> Source material:
● ● ● ●
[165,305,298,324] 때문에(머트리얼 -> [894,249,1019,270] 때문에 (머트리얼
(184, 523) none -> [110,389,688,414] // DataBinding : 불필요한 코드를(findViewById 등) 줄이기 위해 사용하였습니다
● ● ● ●
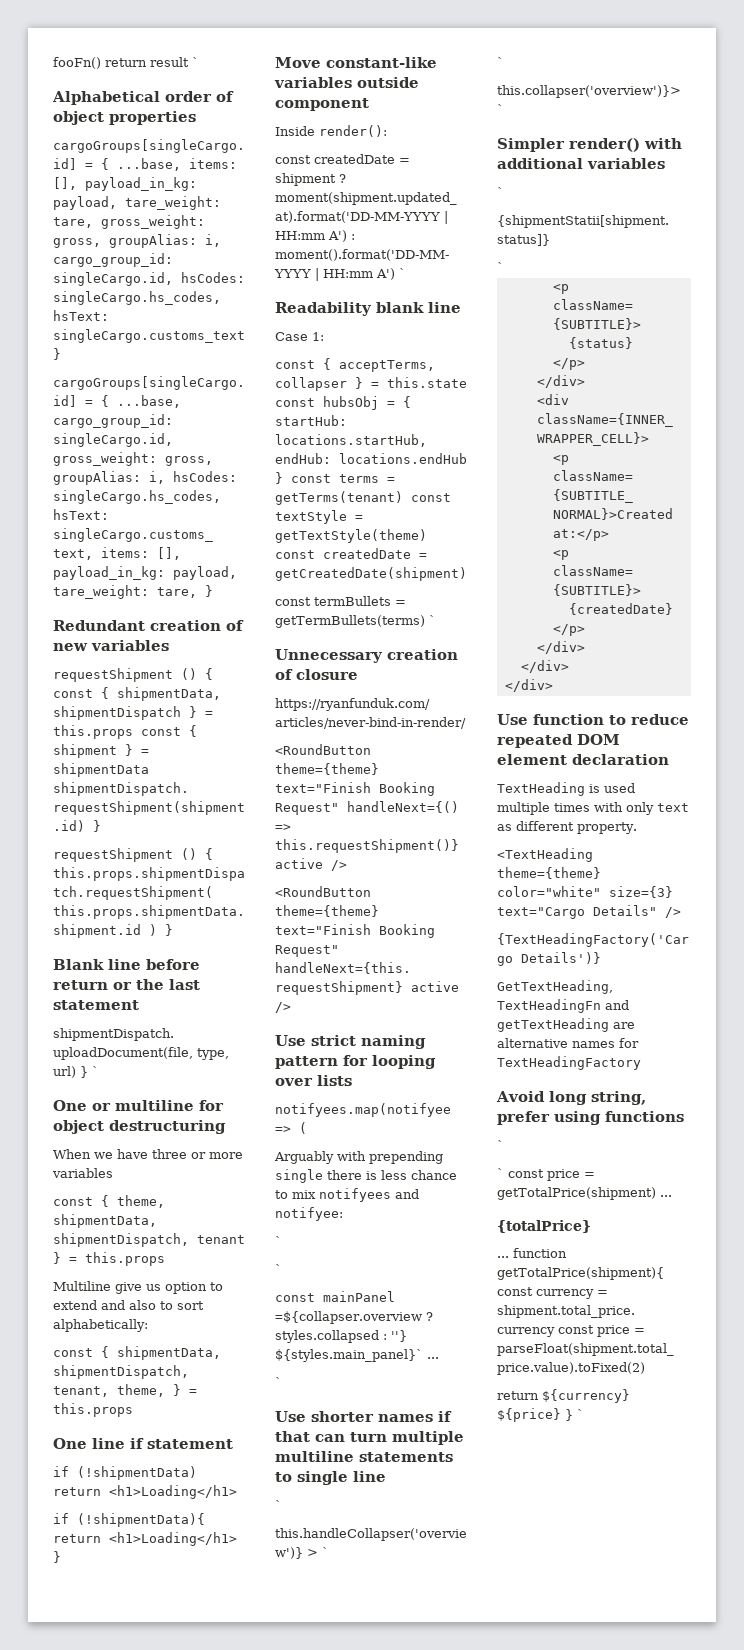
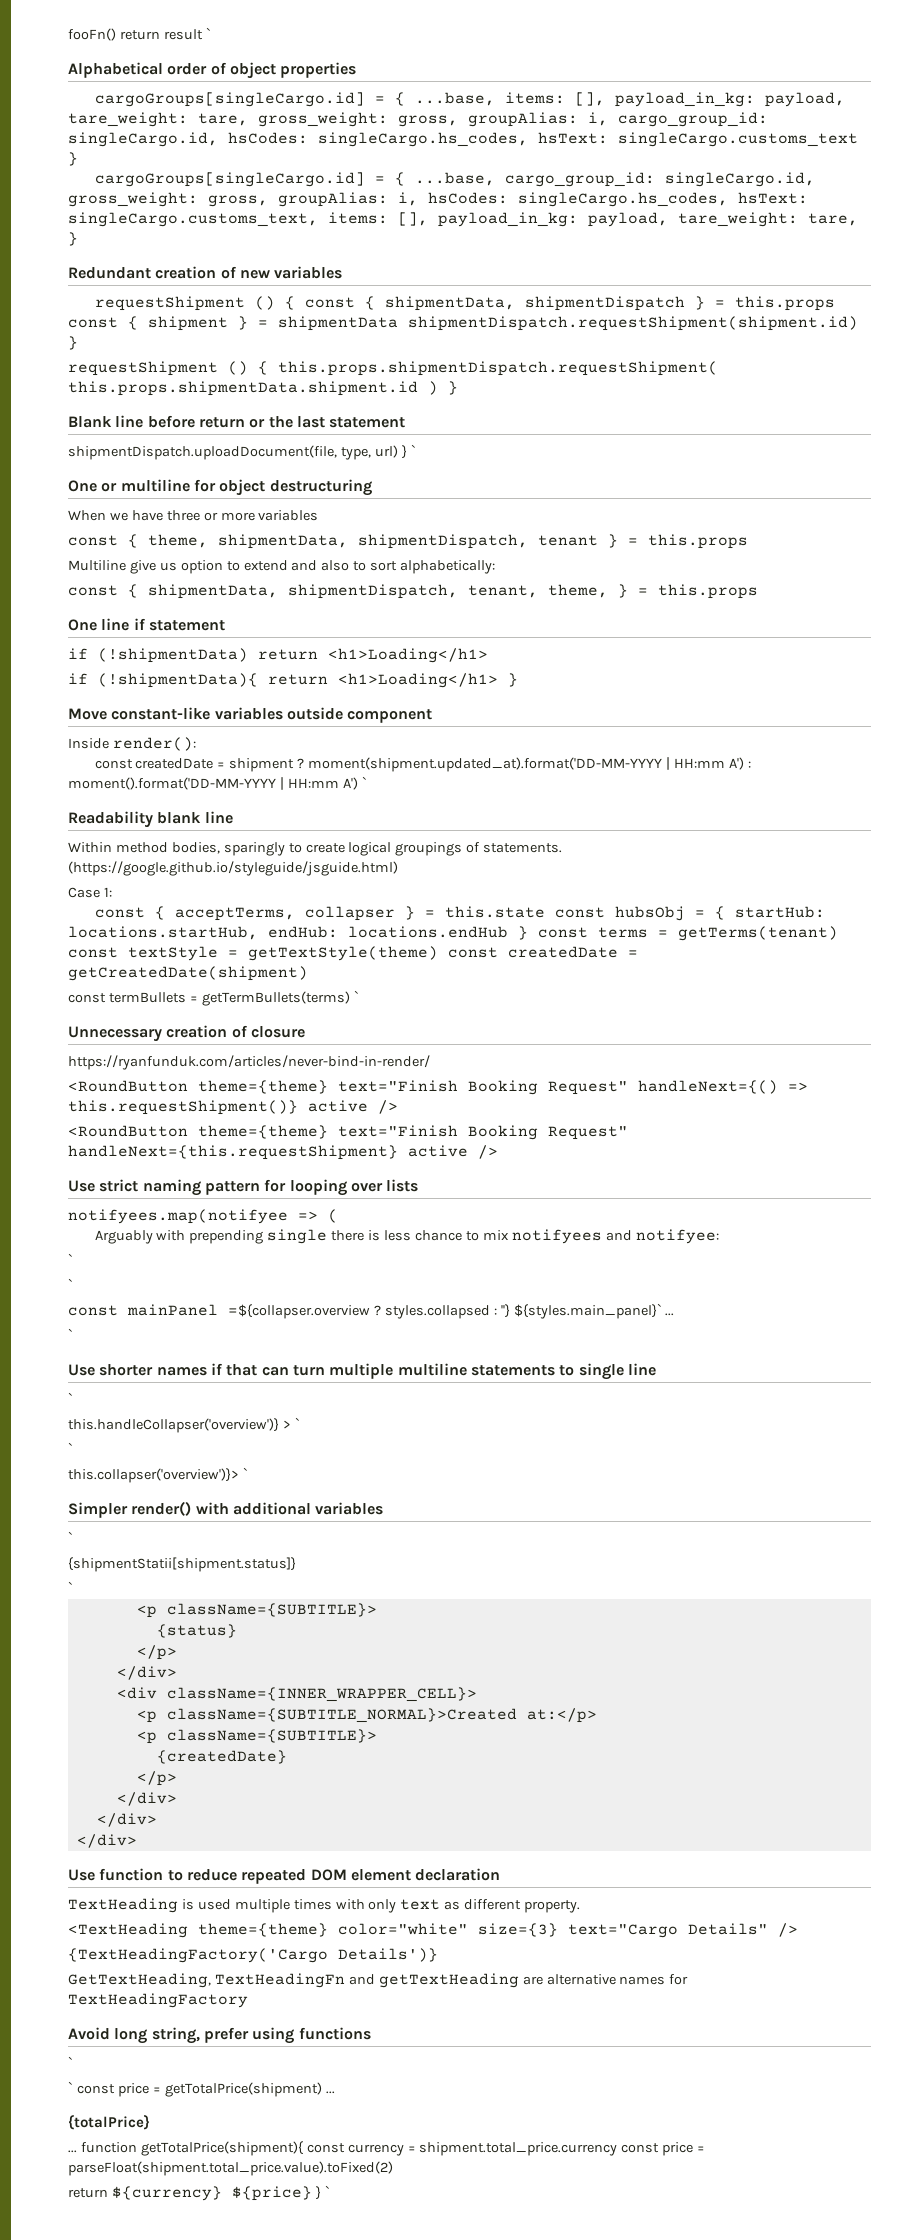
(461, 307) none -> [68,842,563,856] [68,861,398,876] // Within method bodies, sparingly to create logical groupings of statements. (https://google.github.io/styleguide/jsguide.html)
● ● ● ●
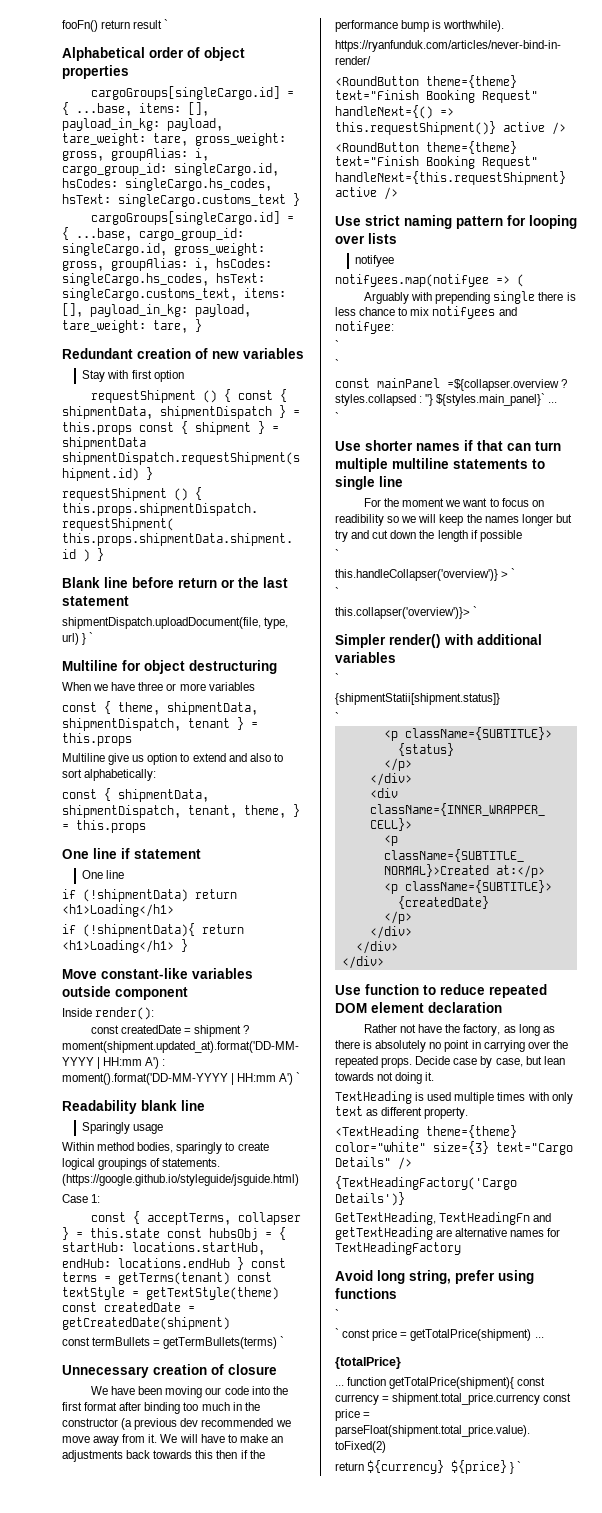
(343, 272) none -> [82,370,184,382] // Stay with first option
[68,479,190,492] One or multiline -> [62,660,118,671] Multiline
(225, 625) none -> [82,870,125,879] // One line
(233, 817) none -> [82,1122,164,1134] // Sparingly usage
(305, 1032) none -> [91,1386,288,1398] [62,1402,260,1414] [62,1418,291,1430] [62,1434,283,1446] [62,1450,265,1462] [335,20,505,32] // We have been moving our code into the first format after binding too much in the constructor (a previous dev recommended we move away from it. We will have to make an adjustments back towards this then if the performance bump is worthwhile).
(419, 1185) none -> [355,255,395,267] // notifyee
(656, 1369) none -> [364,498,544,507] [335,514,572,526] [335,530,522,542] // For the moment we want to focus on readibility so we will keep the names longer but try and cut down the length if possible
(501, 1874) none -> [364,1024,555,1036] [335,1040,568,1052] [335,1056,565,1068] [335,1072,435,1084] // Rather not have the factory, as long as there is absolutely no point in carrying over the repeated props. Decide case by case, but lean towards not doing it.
● ● ● ●
> Work request: Copy out every line of the data where the word "have" occurs.

> Output for this task:
(305, 1032) none -> [91,1386,288,1398] [62,1402,260,1414] [62,1418,291,1430] [62,1434,283,1446] [62,1450,265,1462] [335,20,505,32] // We have been moving our code into the first format after binding too much in the constructor (a previous dev recommended we move away from it. We will have to make an adjustments back towards this then if the performance bump is worthwhile).
(501, 1874) none -> [364,1024,555,1036] [335,1040,568,1052] [335,1056,565,1068] [335,1072,435,1084] // Rather not have the factory, as long as there is absolutely no point in carrying over the repeated props. Decide case by case, but lean towards not doing it.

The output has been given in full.